Será que vai dar tempo de me encontrar mais vezes, por acaso, com o índio Aílton Krenak, de ficar sentada com ele em um café da Serra do Cipó e pensar sobre a resposta para uma simples pergunta: “Oi, tudo bem?” Krenak fica em silêncio por alguns minutos e responde: “Na situação acachapante que estamos vivendo neste país, onde as desgraças se encaixam, perguntar se uma pessoa vai bem pode ser uma provocação. É como se você estivesse cutucando o outro com vara curta. Só um cínico pode dizer, ah, tudo bem! Ou, então, um desses fundamentalistas idiotas, que acham que Deus vai resolver tudo e que os humanos podem fazer essa merda toda. Que Deus depois vem e limpa tudo. Afinal, Deus é o lixeiro, o gari desse troço. Que Deus vem com uma carroça e uma pá limpando tudo. É o que eles acham”, ele fala e me deixa sem voz.

Será que vai dar tempo de espantar a melancolia do meu filho, que está cansado de ver e de viver tantos percalços, de sentir que esse país não tem mais jeito, não tem lugar para ninguém mais? Será que vai dar tempo de curtir os meus netos que ainda nem vieram? Ou que não terá lugar para eles nesse mundo insano? Será que vai dar tempo de correr de quem quer dar eletrochoque na minha loucura, se ela é o que tenho de melhor? Será que vão me internar em um manicômio por minhas ideias contrárias ao pensamento esquizofrênico que tomou conta desse país?

Será que vai dar tempo de reencontrar os poucos amigos que ainda tenho? Será que vai dar tempo de procurar novos irmãos pela vida? Será que vai dar tempo de conversar e reencontrar Mara Rúbia, uma antiga leitora, que veio ao meu encontro para me conhecer pessoalmente, anos depois de uma crônica dedicada a ela? Será que vou conseguir compartilhar com Mara Rúbia a dor que ela sente até hoje pela morte do filho de 10 anos e que nunca a abandonou, apesar do tempo ter passado? Só as mães podem saber o abismo que é perder um filho. Preciso também me apressar para agradecer a Mary Arantes por ter sido a madrinha desse encontro com Mara Rúbia e de ter oferecido às duas fatias do bolo em forma de coração com raspas de mexerica.

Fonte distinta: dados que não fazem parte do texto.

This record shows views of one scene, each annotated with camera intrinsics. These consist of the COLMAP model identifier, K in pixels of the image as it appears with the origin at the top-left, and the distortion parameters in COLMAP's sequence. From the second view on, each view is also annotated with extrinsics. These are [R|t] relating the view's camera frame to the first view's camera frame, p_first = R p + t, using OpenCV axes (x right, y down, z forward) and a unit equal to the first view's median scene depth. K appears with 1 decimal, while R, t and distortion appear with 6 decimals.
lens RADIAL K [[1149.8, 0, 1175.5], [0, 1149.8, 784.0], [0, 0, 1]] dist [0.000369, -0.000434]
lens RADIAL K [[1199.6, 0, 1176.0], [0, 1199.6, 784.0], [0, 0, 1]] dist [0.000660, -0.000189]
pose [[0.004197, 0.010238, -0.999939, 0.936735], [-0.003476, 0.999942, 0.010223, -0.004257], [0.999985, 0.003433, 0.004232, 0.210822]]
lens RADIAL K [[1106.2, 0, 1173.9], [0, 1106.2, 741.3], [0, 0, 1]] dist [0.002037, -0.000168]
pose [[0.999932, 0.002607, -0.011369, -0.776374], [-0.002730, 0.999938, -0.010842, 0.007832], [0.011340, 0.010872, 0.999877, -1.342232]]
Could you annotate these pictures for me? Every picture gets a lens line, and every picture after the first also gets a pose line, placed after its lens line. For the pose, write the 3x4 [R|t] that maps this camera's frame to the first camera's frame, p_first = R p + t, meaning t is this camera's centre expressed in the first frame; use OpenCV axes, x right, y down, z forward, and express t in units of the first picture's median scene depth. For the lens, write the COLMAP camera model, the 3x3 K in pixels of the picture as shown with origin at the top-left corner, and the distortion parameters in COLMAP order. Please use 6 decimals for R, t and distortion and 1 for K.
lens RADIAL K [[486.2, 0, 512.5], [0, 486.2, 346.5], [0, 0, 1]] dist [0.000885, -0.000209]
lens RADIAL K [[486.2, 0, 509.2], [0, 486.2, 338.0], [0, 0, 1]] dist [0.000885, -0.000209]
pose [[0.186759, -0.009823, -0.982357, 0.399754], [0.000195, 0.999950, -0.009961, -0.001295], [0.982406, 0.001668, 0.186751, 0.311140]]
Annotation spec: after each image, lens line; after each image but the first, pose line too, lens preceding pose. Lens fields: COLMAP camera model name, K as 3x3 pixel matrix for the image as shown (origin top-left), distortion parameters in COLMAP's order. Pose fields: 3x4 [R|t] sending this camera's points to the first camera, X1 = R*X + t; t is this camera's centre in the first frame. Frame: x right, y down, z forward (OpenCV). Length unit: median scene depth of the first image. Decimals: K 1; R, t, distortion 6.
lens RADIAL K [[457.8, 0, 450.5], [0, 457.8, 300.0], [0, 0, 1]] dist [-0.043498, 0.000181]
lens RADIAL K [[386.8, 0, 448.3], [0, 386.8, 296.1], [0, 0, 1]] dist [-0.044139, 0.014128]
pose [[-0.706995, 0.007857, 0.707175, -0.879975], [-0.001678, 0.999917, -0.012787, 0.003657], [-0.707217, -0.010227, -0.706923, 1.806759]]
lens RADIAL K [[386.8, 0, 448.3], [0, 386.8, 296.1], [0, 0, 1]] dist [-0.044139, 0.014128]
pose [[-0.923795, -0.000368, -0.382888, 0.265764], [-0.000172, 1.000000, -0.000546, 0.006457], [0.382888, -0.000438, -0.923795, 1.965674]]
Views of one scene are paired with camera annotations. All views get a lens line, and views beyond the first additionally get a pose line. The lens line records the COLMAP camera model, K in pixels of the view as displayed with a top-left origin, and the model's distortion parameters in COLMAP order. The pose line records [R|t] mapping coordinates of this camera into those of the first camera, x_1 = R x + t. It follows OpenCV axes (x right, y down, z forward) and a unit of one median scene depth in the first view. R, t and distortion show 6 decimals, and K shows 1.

Será que vai dar tempo de separar um tempo para conversar com Irmão Mesquita, salesiano, amigo e fonte de matérias especiais por muitos e muitos anos? Irmão Mesquita também está envelhecendo, passou dos 80 e vive pedindo um encontro sem hora para terminar.

Será que vai dar tempo de mostrar a minha gratidão ao médico Flávio Aluízio Xavier Cançado, que cuidou de minha mãe até que ela partisse e continua me atendendo, conversando comigo e oferecendo o melhor tratamento do mundo, que é afeto em doses certas, mesmo a distância? De ficar na varanda da casa no Bairro Mangabeiras conversando com ele e a mulher, Vitória? Tomara que ainda dê tempo.

Será que vai dar tempo de desfazer todas as minhas caixas da mudança que continuam empilhadas? Ou já deixo todas do mesmo jeito para o próximo endereço? Será que vai dar tempo?